Jika data Anda sudah masuk dalam basis data Kemensos, sistem akan menampilkan informasi bantuan sosial yang diterima serta keterangan desil atau status kesejahteraan. Apabila data tidak muncul, kemungkinan besar data belum terdaftar atau masih dalam proses pemutakhiran.
Website ini dapat diakses kapan saja sehingga masyarakat bisa melakukan pengecekan secara berkala, terutama saat ada program bansos baru yang akan disalurkan.
Cara Cek Desil melalui Aplikasi
Selain website, Kemensos juga menyediakan aplikasi resmi bernama Cek Bansos. Aplikasi ini dirancang untuk memudahkan masyarakat dalam memantau status bantuan sosial langsung dari ponsel.
Bagi masyarakat yang menggunakan aplikasi cek bansos, harus juga memahami terkait dengan cara cek desil melalui aplikasi, adapun cara yang harus dilakukan sebagai berikut :
- Unduh aplikasi Cek Bansos melalui Google Play Store atau App Store.
- Login atau daftar apabila belum memiliki akun.
- Klik menu “Cek Bansos”.
- Lengkapi data domisili dan nama lengkap sesuai KTP.
- Ketik kode captcha yang muncul di layar.
- Klik tombol “Cari Data”. Sistem akan menampilkan informasi seputar desil, mulai dari kategori desil, jenis bansos yang diterima, hingga status pencairan.

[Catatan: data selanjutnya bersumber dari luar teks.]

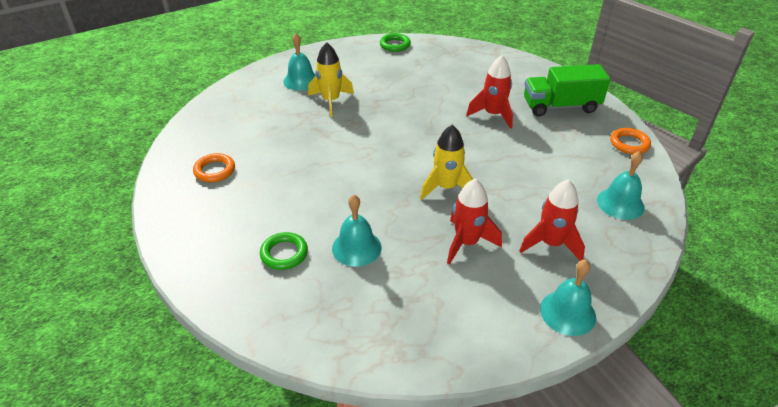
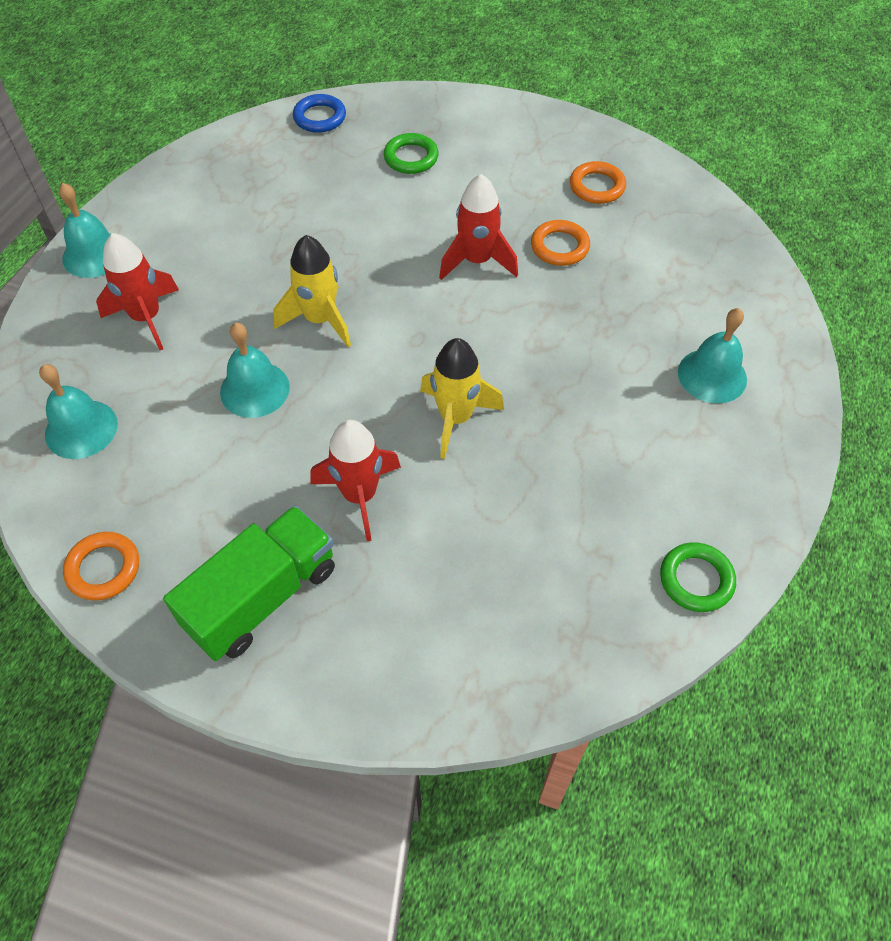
camera: 140 degrees right, 15 degrees up
(281, 154) = (559, 247): none -> orange ring
(303, 333) = (320, 117): none -> blue ring
(331, 101) = (617, 364): yellow rocket -> yellow rocket (456, 418)
(356, 247) = (350, 199): turquoise bell -> turquoise bell (254, 389)
(467, 243) = (242, 266): red rocket -> red rocket (477, 261)

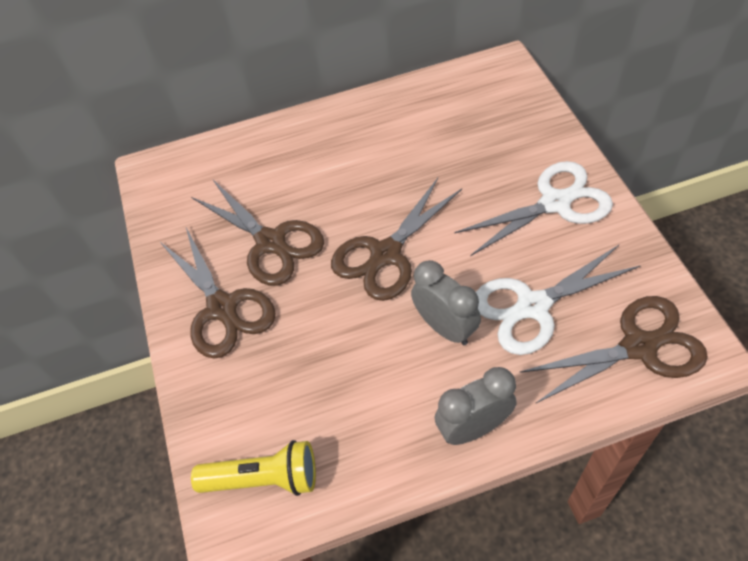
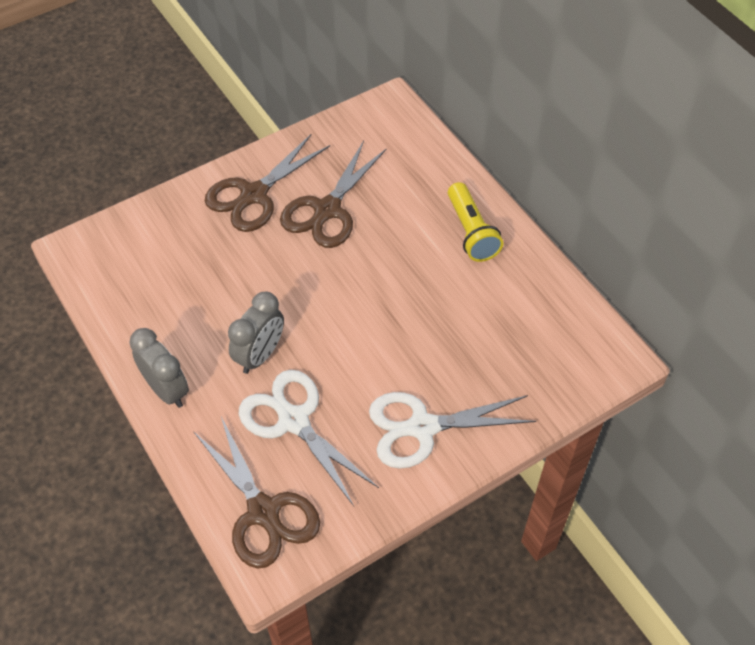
camera: 70 degrees right, 0 degrees up
(264, 478) = (110, 260): yellow flashlight -> yellow flashlight (471, 232)
(386, 254) = (331, 297): brown scissors -> none
(554, 203) = (423, 427): white scissors -> white scissors turned 120 degrees clockwise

Aplikasi akan menampilkan status penerima bansos serta informasi terkait tingkat kesejahteraan atau desil jika data sudah tersedia. Selain itu, aplikasi ini juga memiliki fitur usulan dan sanggahan bagi masyarakat yang ingin mengajukan diri sebagai calon penerima atau memperbaiki data yang tidak sesuai.
Dengan aplikasi ini, warga tidak perlu datang langsung ke kantor desa atau dinas sosial hanya untuk mengetahui posisi desil mereka.
Kesimpulan
Desil bansos 2026 menjadi indikator penting dalam menentukan siapa yang berhak menerima bantuan sosial. Melalui sistem DTSEN, pemerintah mengelompokkan rumah tangga berdasarkan tingkat kesejahteraan agar penyaluran bansos tepat sasaran.
Masyarakat dapat mengecek posisi desil secara mandiri melalui website resmi Kemensos maupun aplikasi Cek Bansos. Dengan memanfaatkan layanan digital ini, proses pemantauan status bansos menjadi lebih mudah dan transparan.
Posisi desil sangat memengaruhi peluang menerima bantuan. Oleh karena itu, warga disarankan untuk memastikan data kependudukan dan kondisi sosial ekonomi selalu diperbarui agar tidak kehilangan hak atas bansos.